Wednesday, September 14, 2011

Remember Pearl Harbor

After lunch five of us lingered after finishing our tuna casseroles and apple pie. We talked of 9/11. We remembered watching on television as the towers collapsed.

I was in Albuquerque. Mariam, Sara, and Becky were in their homes in the Dallas area. In the ten years since the attack, all of us sold our houses and came to live in this retirement community. Richard, a retired Naval officer, said he was in Norfolk, Virginia, “working on the Wisconsin Project.”

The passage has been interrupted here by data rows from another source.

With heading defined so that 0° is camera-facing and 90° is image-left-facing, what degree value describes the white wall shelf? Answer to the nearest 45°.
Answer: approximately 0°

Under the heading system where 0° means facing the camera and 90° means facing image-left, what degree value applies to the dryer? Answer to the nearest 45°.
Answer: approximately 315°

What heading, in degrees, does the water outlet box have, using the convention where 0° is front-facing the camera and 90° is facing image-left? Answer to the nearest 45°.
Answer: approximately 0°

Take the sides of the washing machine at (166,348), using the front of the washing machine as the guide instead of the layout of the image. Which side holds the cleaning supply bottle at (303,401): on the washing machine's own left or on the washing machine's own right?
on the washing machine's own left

I wondered, “How come he was involved in Wisconsin when he was in Virginia?”
Richard said, “The admiral came in and told us, ‘Turn on the television.’”
I made the connection. I said, “Your project was with the Battleship Wisconsin, not the state.”
“Yes,” said Richard, “We were restoring it. It is still in the museum in Norfolk.”

I said, “Four of us here remember where we were the day the Japanese attacked Pearl Harbor.” (Becky, the youngest of our group, was not born until after World War II).

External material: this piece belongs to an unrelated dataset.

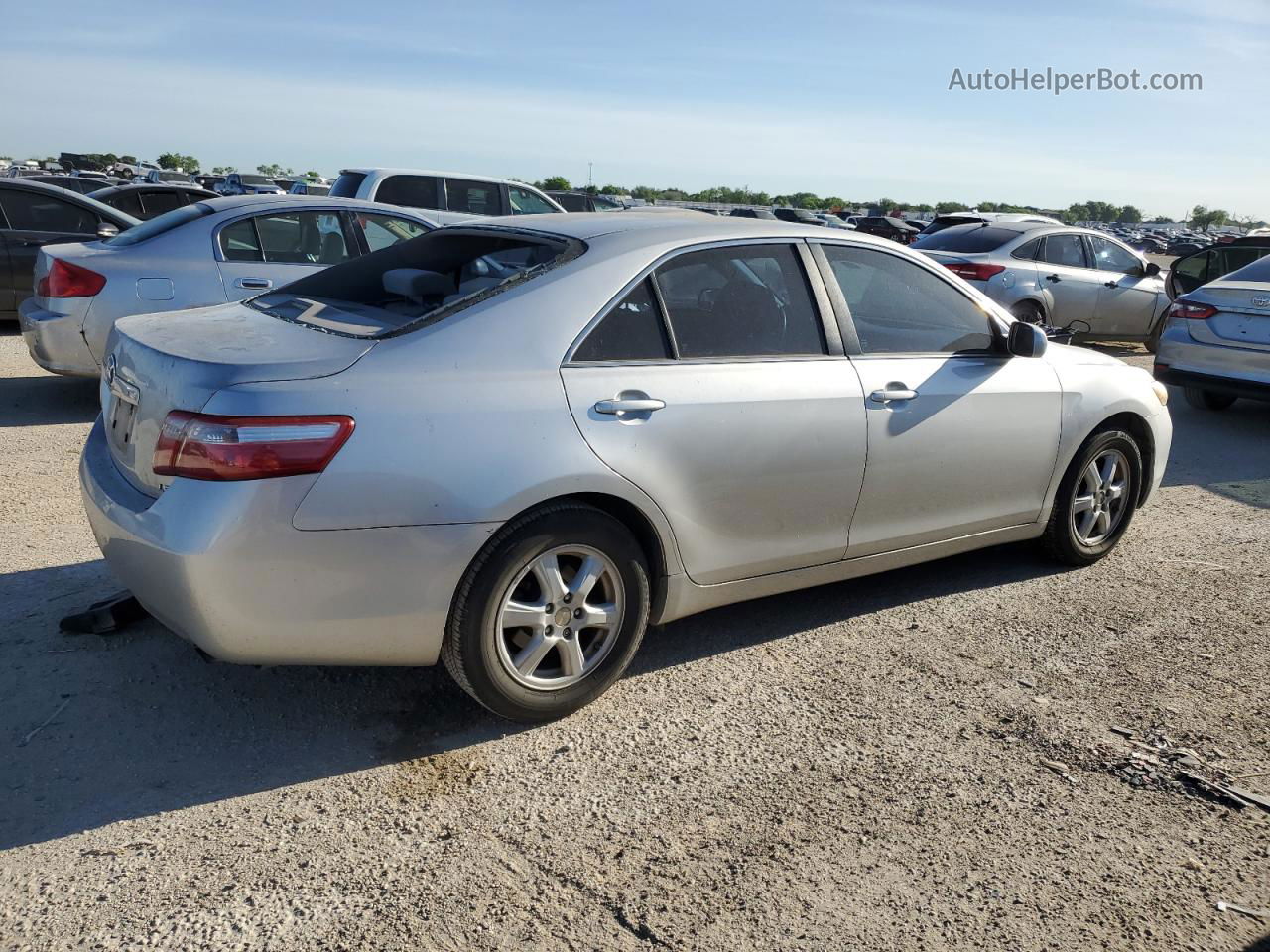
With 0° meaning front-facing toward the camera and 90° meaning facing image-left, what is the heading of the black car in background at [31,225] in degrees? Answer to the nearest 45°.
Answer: approximately 270°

Sara turned to Richard and said, “Where were you when Pearl Harbor was attacked?”
“I don’t remember,” Richard said.
“You were eleven years old,” Sara reminded him. (We keep track of each other’s birthdays.)
“Was it Sunday afternoon?” Richard said. “We didn’t have the radio on. I didn’t know anything about it until I went to school the next day.”

I remember vividly December 7, 1941, sitting in the back seat of the Daddy’s Hudson as on the car’s radio H. V. Kaltenborn told us Japanese planes bombed Pearl Harbor. I never had heard of Pearl Harbor, but even as a twelve-year-old kid, I knew something terrible had happened.

This trivial conversation reminded me that our reaction to events depends on the information we receive, whether we see it “live” on television or hear it third hand or read some nonsense published on the internet. Also, how much do we understand of what we see and hear? I confused the state of Wisconsin with a battleship.

During World War II we hated “Japs”. In the years since, most of us changed our attitude. In New Mexico I knew men who survived the Bataan Death March and four years in brutal Japanese prisons. Without exception they held no bitterness against the Japanese people. A man from Taos Pueblo told me, “It was their culture.”

Yet Curtis, a World War II veteran who fought in the Pacific, says angrily,. “I will never buy a Japanese car.” Curtis is angry about many things. Toyota is the best-selling car in the U.S.

I hope those who publish vitriolic diatribes against Muslims will realize that the small group of fanatics who spread terror throughout the World distort their religion. Thousands of U.S. Muslims are better citizens than the fanatical fundamentalists who would force their religious beliefs on the rest of us.